November 23rd, 2009 11:56
Little late with this, Noddin…that was like five entries ago.
You might’ve read melancholy into this, but I didn’t intend any. It was more about being a further reminder that I am in charge of my life, and if I want things to be better, I can’t wait around for life to happen to me. That’s more of a positive thing, really.
November 24th, 2009 01:14
Heh. Glad mid-life crisis was only five posts long. If I knew blogging could of shortened it so, I might have signed up for facebook long ago.

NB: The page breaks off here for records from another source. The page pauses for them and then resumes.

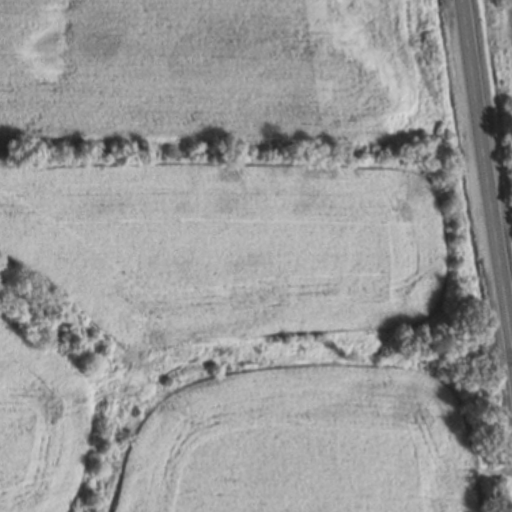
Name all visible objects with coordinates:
road: (486, 175)
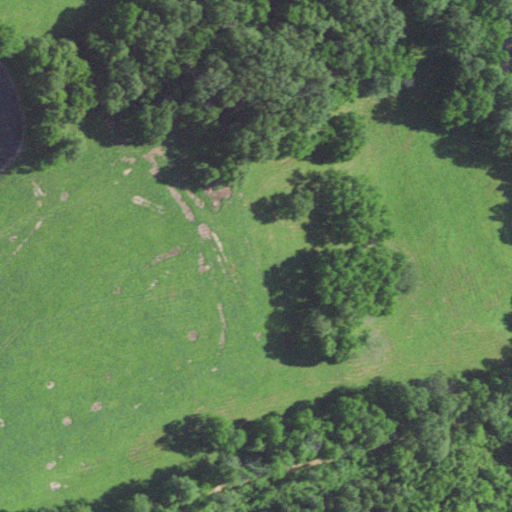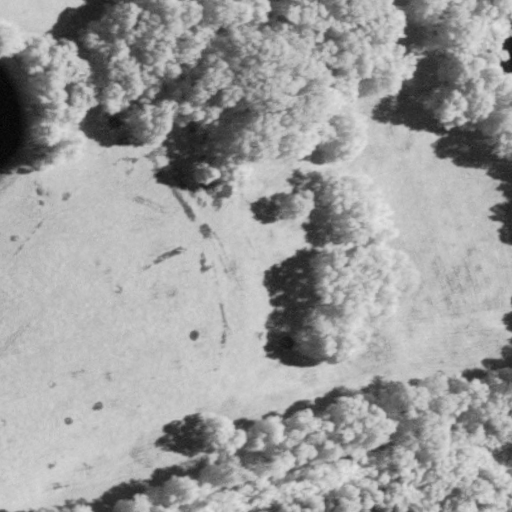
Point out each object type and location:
road: (332, 463)
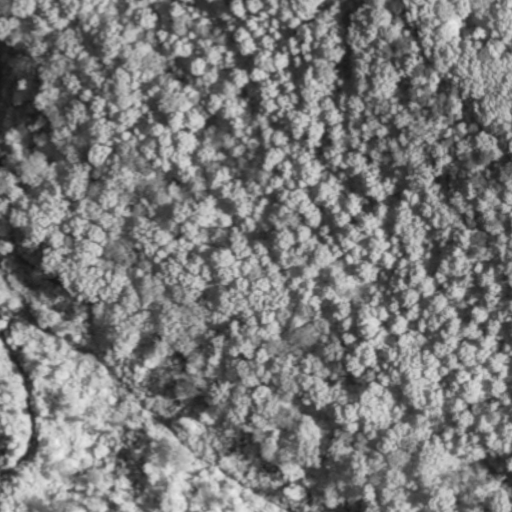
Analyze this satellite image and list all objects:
road: (504, 10)
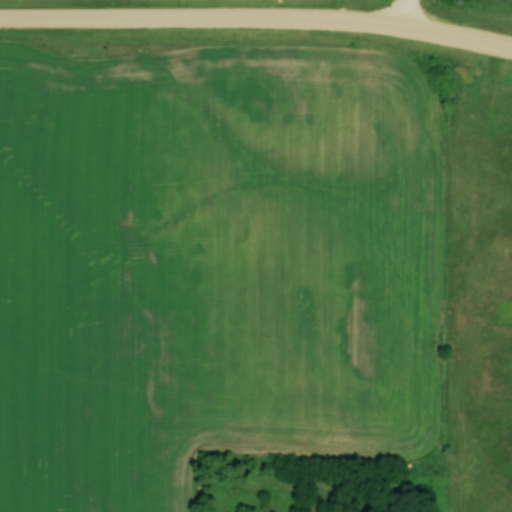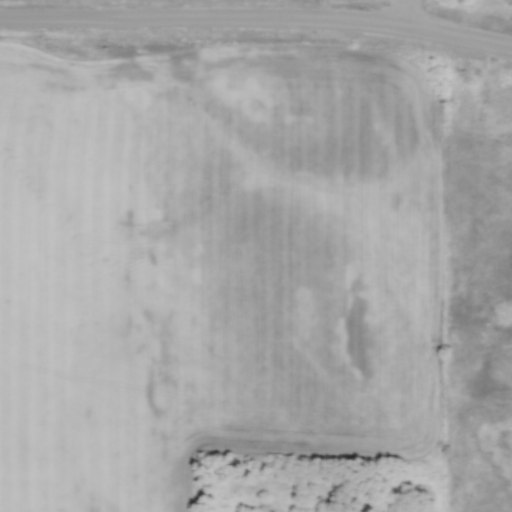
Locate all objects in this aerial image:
road: (403, 12)
road: (257, 19)
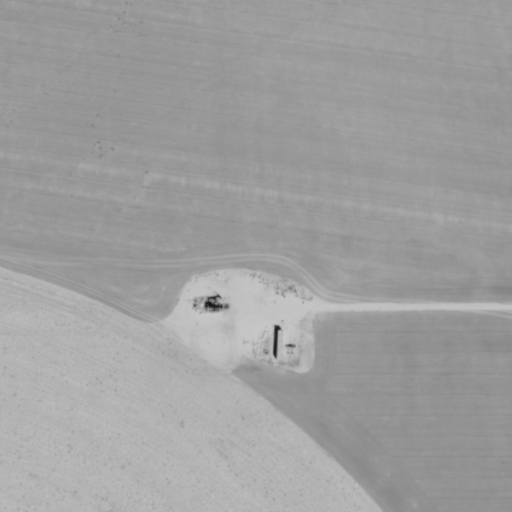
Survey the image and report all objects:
petroleum well: (206, 306)
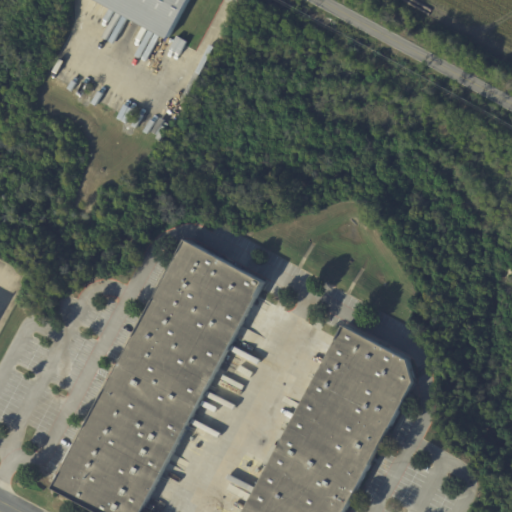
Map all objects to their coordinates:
building: (149, 12)
building: (150, 13)
crop: (486, 14)
road: (213, 26)
road: (420, 49)
road: (124, 70)
road: (229, 245)
road: (0, 301)
building: (162, 381)
building: (160, 382)
road: (76, 390)
road: (252, 401)
building: (334, 426)
building: (339, 428)
road: (459, 464)
parking lot: (416, 479)
road: (3, 510)
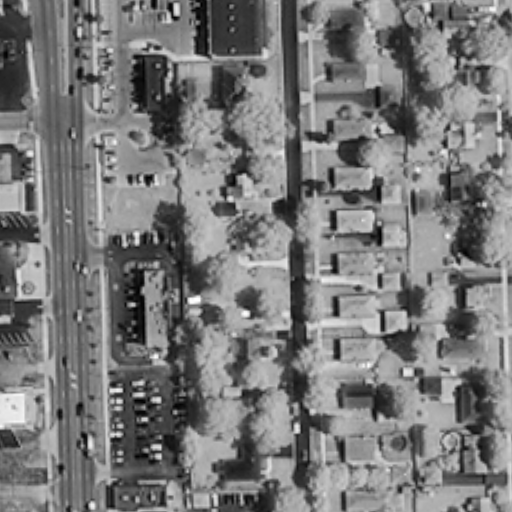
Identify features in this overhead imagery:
building: (437, 8)
building: (456, 9)
building: (344, 15)
road: (22, 24)
road: (178, 24)
building: (235, 25)
building: (456, 26)
building: (232, 27)
road: (148, 31)
building: (384, 34)
parking lot: (6, 47)
road: (46, 59)
road: (72, 59)
building: (345, 69)
building: (462, 75)
building: (153, 76)
parking lot: (139, 79)
building: (152, 80)
building: (232, 81)
building: (232, 82)
road: (168, 85)
building: (192, 86)
road: (7, 92)
building: (386, 94)
road: (112, 117)
road: (61, 118)
building: (417, 118)
road: (29, 119)
road: (4, 120)
building: (229, 126)
building: (349, 127)
road: (120, 128)
building: (458, 132)
road: (7, 135)
building: (390, 140)
building: (193, 154)
building: (349, 175)
building: (238, 184)
building: (458, 184)
building: (387, 191)
building: (7, 194)
building: (8, 195)
building: (134, 199)
building: (135, 199)
building: (421, 200)
building: (224, 206)
building: (351, 217)
building: (388, 234)
building: (242, 236)
parking lot: (135, 240)
building: (466, 242)
road: (95, 252)
road: (296, 256)
building: (352, 260)
road: (5, 275)
parking lot: (14, 276)
building: (436, 276)
building: (5, 278)
building: (388, 278)
building: (5, 279)
building: (471, 295)
building: (153, 302)
building: (353, 303)
parking lot: (126, 304)
building: (153, 304)
road: (80, 314)
road: (58, 315)
building: (392, 319)
building: (424, 330)
building: (355, 346)
building: (460, 346)
building: (241, 351)
road: (172, 352)
road: (30, 362)
road: (142, 383)
building: (430, 383)
building: (355, 392)
building: (469, 401)
building: (11, 406)
building: (248, 409)
building: (384, 410)
building: (6, 435)
road: (37, 436)
road: (6, 437)
building: (356, 446)
building: (471, 452)
building: (238, 462)
road: (151, 469)
road: (75, 470)
building: (398, 471)
building: (428, 471)
road: (16, 485)
road: (48, 485)
road: (3, 486)
building: (137, 494)
road: (32, 498)
building: (367, 498)
building: (12, 503)
building: (476, 503)
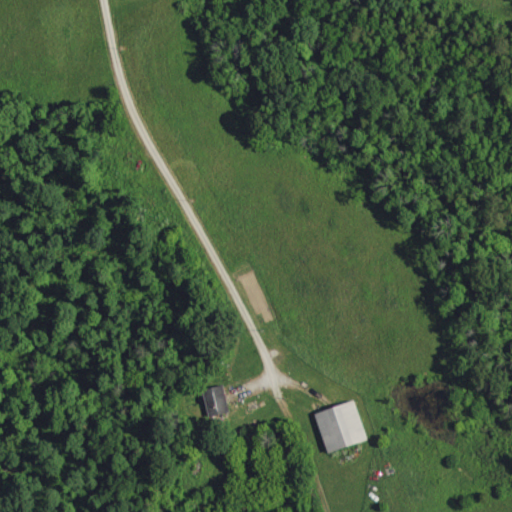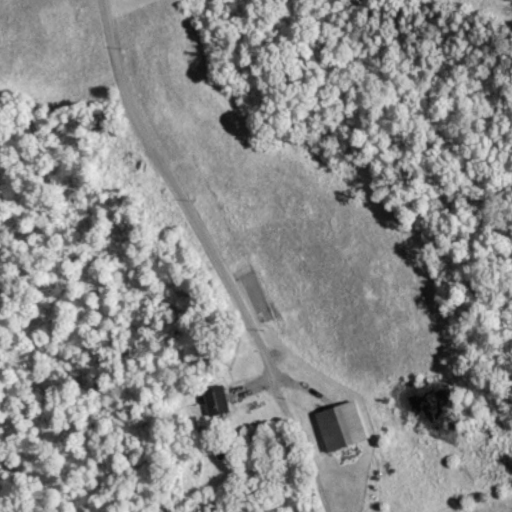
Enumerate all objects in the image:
road: (182, 208)
building: (219, 403)
building: (343, 427)
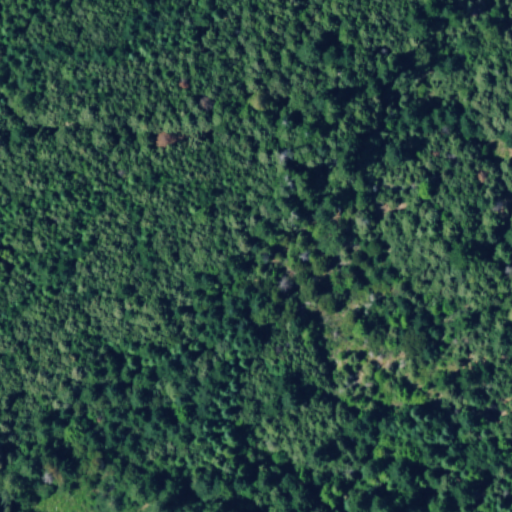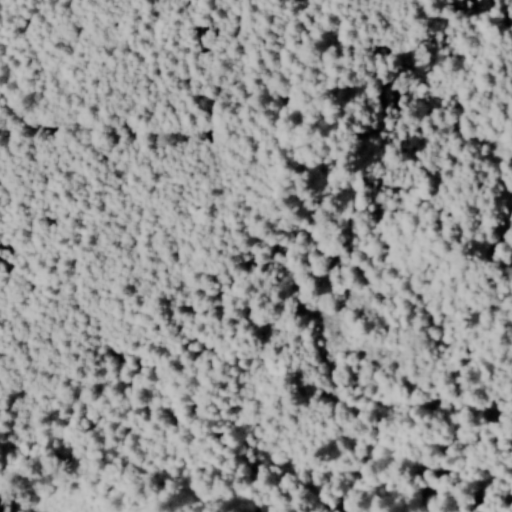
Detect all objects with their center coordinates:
road: (192, 136)
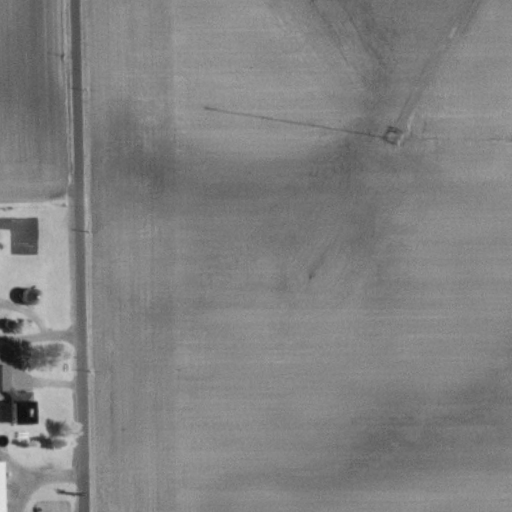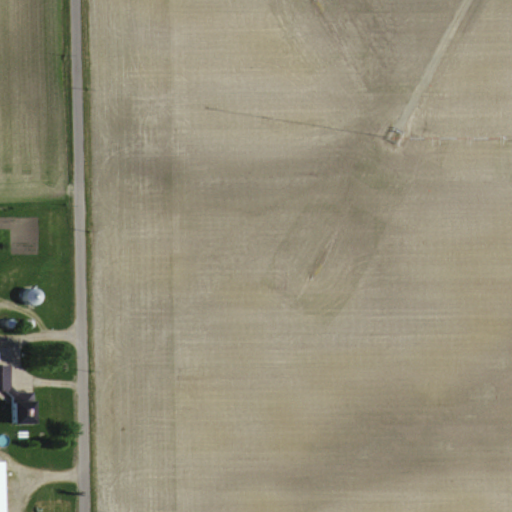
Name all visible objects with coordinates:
road: (78, 255)
road: (14, 355)
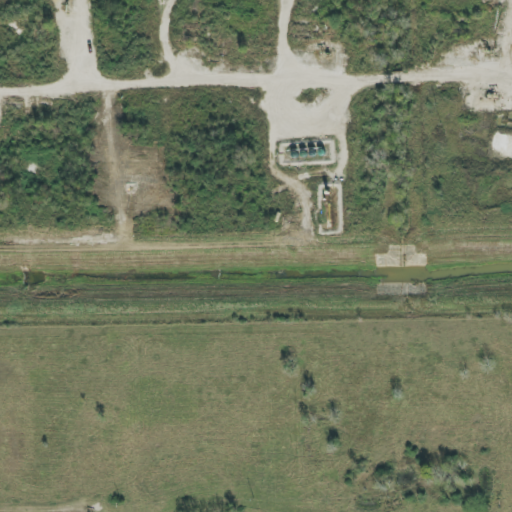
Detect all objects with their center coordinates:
road: (485, 65)
road: (257, 480)
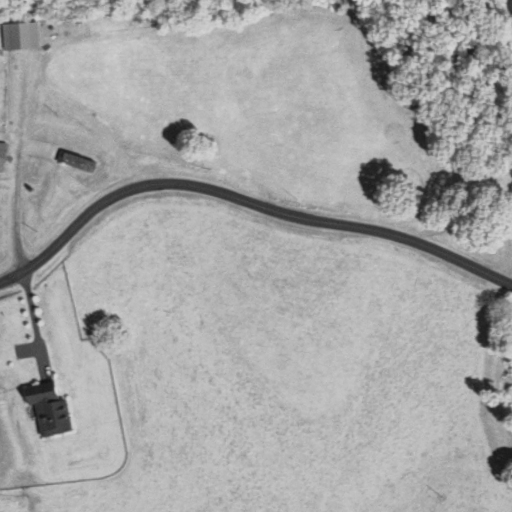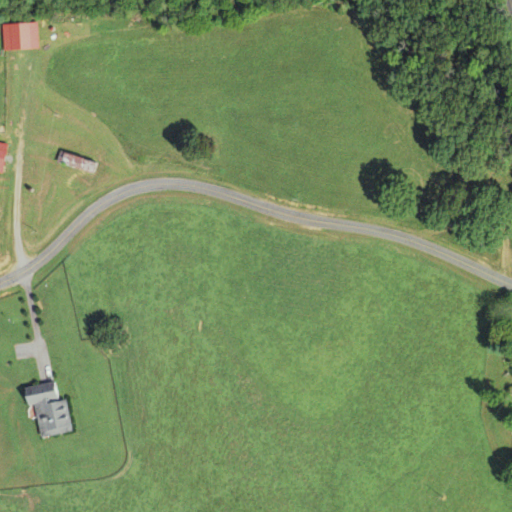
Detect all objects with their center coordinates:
building: (23, 39)
building: (6, 158)
road: (384, 230)
building: (56, 411)
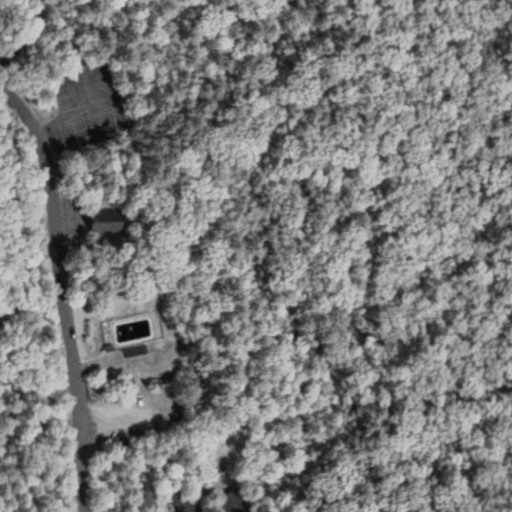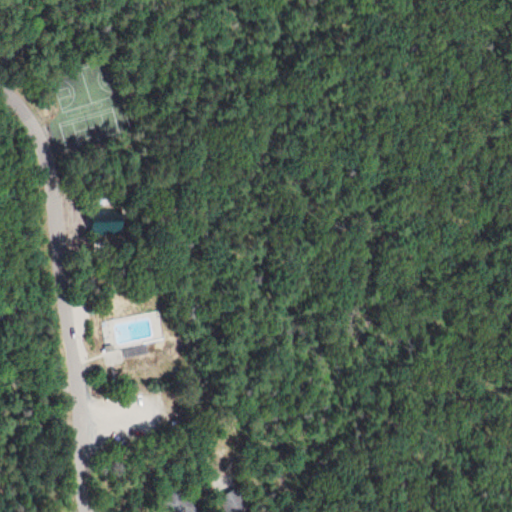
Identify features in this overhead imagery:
road: (501, 109)
road: (49, 286)
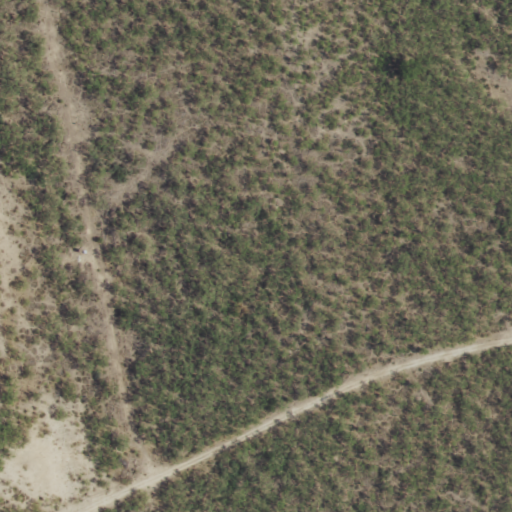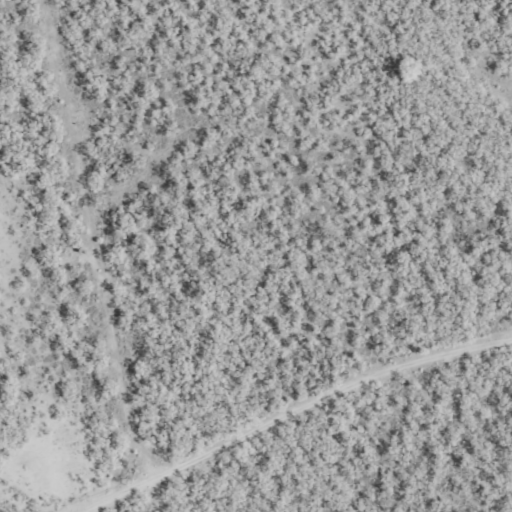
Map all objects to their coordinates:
road: (269, 420)
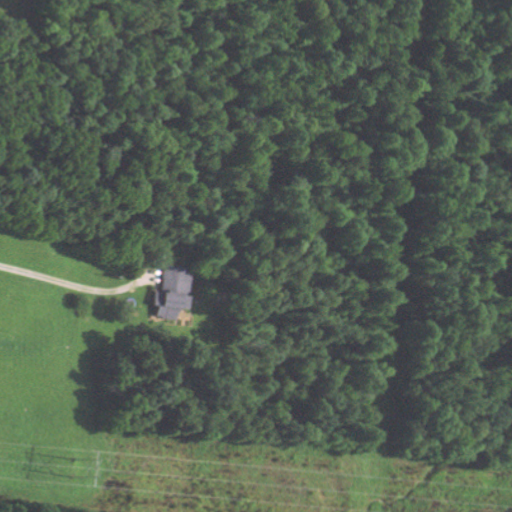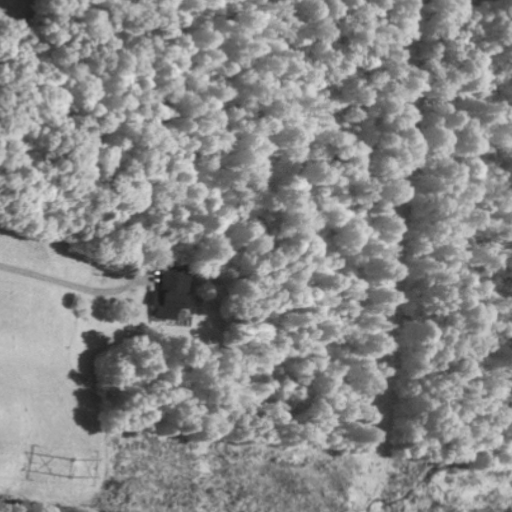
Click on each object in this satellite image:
road: (459, 60)
building: (173, 292)
road: (81, 396)
power tower: (70, 470)
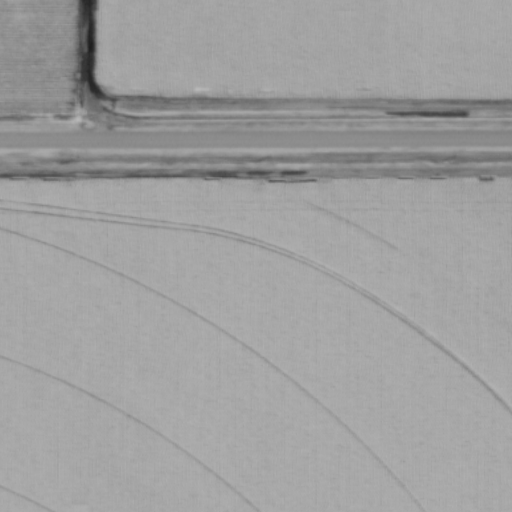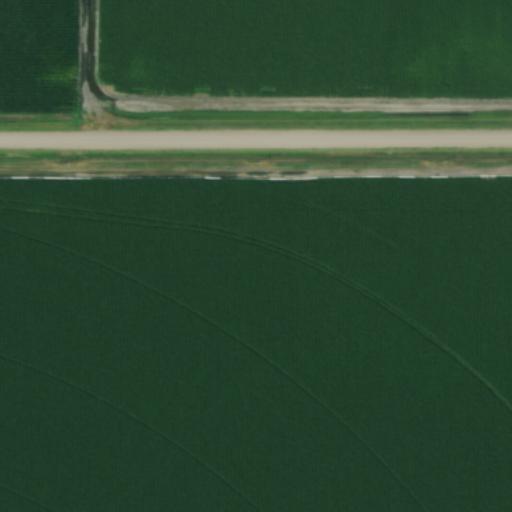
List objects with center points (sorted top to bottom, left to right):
road: (256, 147)
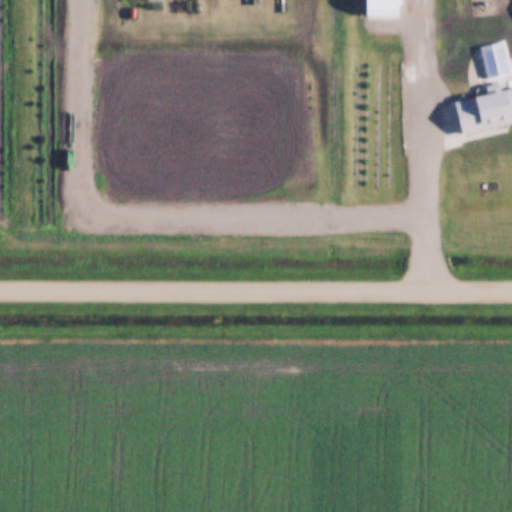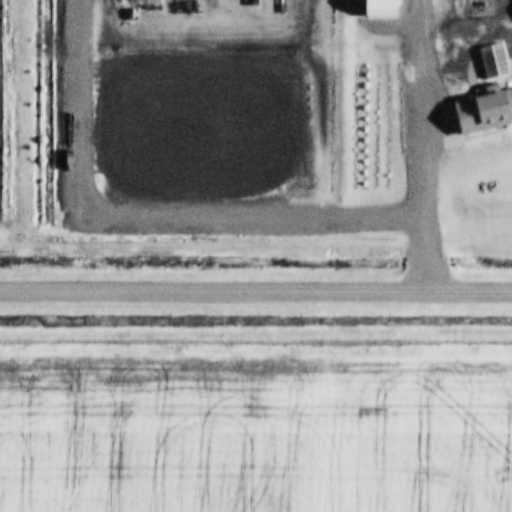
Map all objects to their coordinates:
building: (482, 106)
road: (430, 144)
road: (256, 287)
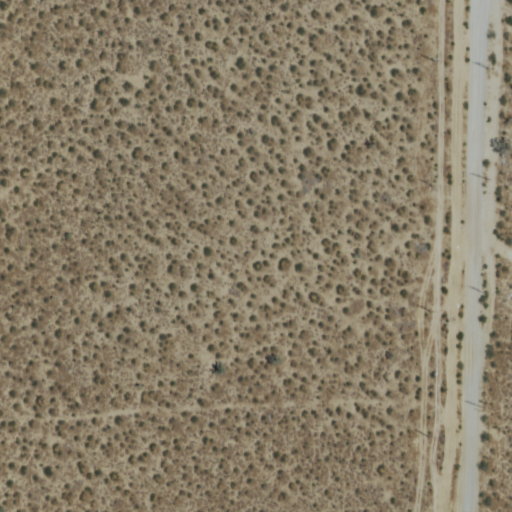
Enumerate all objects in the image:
road: (489, 243)
road: (469, 256)
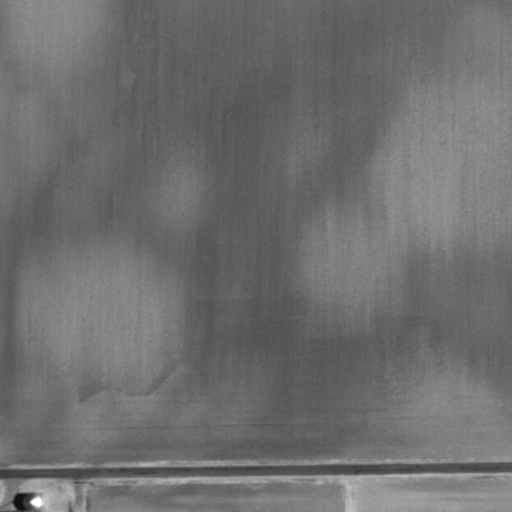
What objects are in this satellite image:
road: (256, 468)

Probably did read in to much melancholy. Post-40 in noddin-land, I find a daily drive to keep finding challenges haunting me; at odds with my former self perception of self as a competent and managed inner-self and outer-self, with a gnawing knowledge that I used to waste a lot of time. I think being mid-life-lost scared the hell out of me. I enjoy job and job challenges a lot more now but I still personally don’t identify myself with what I do. On the flipside, family and the K-word provide challenges that I find worth identifying myself with. I’m bemused by the deep, biological hard-wiring; it’s really a mysterious thing really. Gives one the motivation to keep making life and self better, in a way that I never felt as an individual. I’m pretty sure that on my own I’d just hole up, be non-social, get angry for wasting time and not be able to stop. Why try and all that. Case in point, my spouse leaves for a few days and I’m up far later than usual, anonymously posting like I have something to say (dubious). It took many years of marriage and family to break a serious time sink habit of computer gaming and web humor trawling and oddity gawking. Then it took a few more years to see how much better the time is with out those habits. Left to my own devices I really have to struggle to not fall back into them. I should probably stop typing, e.g. before I start typing confessionals.
I, obviously, have read your text for years. I don’t pretend I know you. Text is what it is. It’s enjoyable to see the initiative and imp, and the other texters that gather round the flame. type on.